Common Issues & Troubleshooting
- Accuracy Drop: Compression may reduce accuracy. Use quantization-aware training, fine-tuning, or distillation to recover performance.
- Unsupported Operations: Some layers may not be supported by quantization/pruning libraries or edge runtimes. Check your model architecture and use supported layers.
- Export Errors: ONNX export may fail for custom layers. Implement custom ONNX operators or adjust your model.
- Device Compatibility: Ensure the edge device supports the chosen runtime (e.g., TFLite, ONNX Runtime) and quantized models.
- Inference Speed: Not all hardware accelerates quantized or pruned models equally.
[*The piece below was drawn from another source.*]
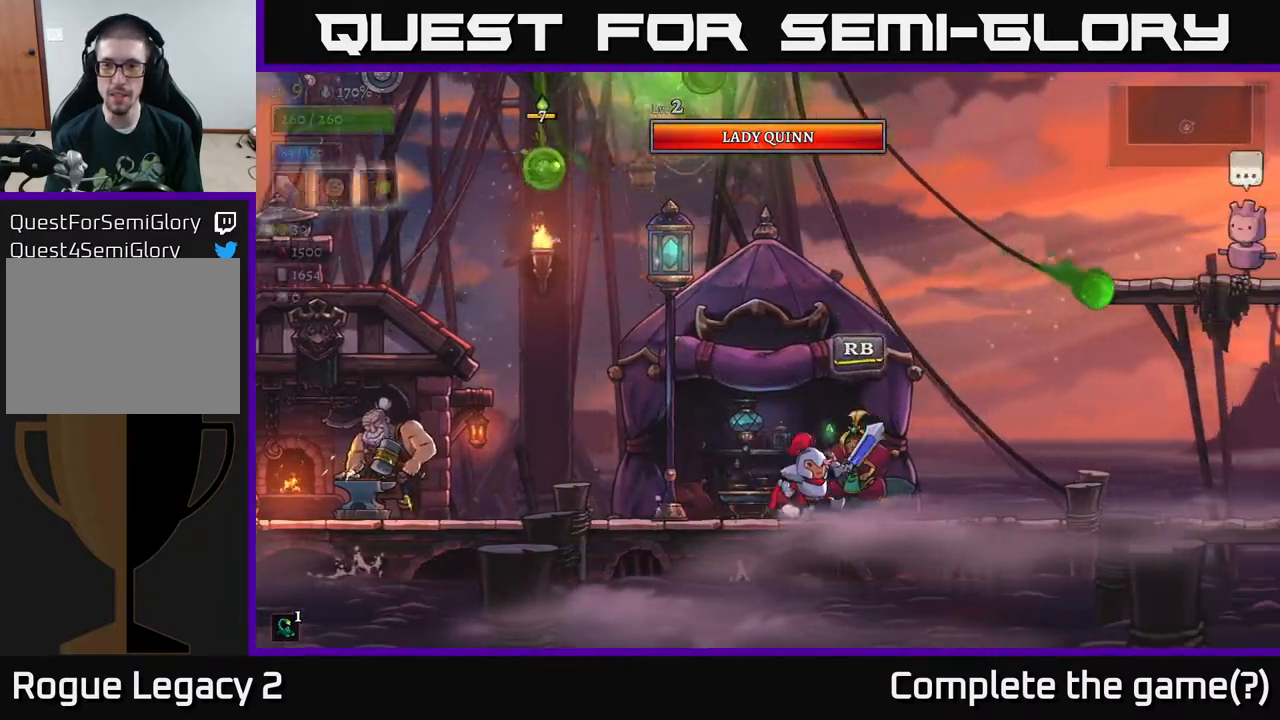
{"buttons": [], "left_stick": "right", "right_stick": "center", "events": []}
Test performance on your target device.
Next Steps
- Experiment with more aggressive pruning/quantization settings and measure the trade-off between size, speed, and accuracy.
- Explore model architecture search for even smaller, edge-optimized models (e.g., MobileNet, EfficientNet-Lite).
- Automate your compression workflow with scripts or CI pipelines for reproducibility.
- Keep up-to-date with the latest research and hardware support for edge AI deployment.
By applying these AI model compression techniques, you can unlock efficient, real-world AI applications on resource-constrained edge devices, delivering smarter user experiences everywhere.